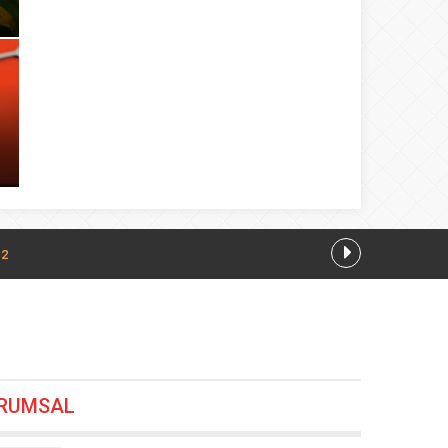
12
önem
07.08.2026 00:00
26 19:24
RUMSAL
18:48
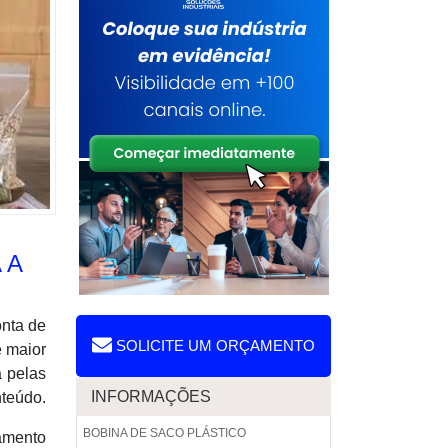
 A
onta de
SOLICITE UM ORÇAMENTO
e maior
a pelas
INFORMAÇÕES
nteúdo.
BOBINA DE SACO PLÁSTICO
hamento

──────

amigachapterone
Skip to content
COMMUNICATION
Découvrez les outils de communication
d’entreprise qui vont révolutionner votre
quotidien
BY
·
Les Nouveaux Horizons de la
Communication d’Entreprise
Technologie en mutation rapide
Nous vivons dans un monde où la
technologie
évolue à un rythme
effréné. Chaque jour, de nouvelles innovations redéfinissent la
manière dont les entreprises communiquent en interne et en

──────

Reproduce word for word the lines of the items starting with the line containing "amigachapterone" and going on through the line containing "manière dont les", both of those lines included.

▶ _WRITTEN ANSWER_
amigachapterone
Skip to content
COMMUNICATION
Découvrez les outils de communication
d’entreprise qui vont révolutionner votre
quotidien
BY
·
Les Nouveaux Horizons de la
Communication d’Entreprise
Technologie en mutation rapide
Nous vivons dans un monde où la
technologie
évolue à un rythme
effréné. Chaque jour, de nouvelles innovations redéfinissent la
manière dont les entreprises communiquent en interne et en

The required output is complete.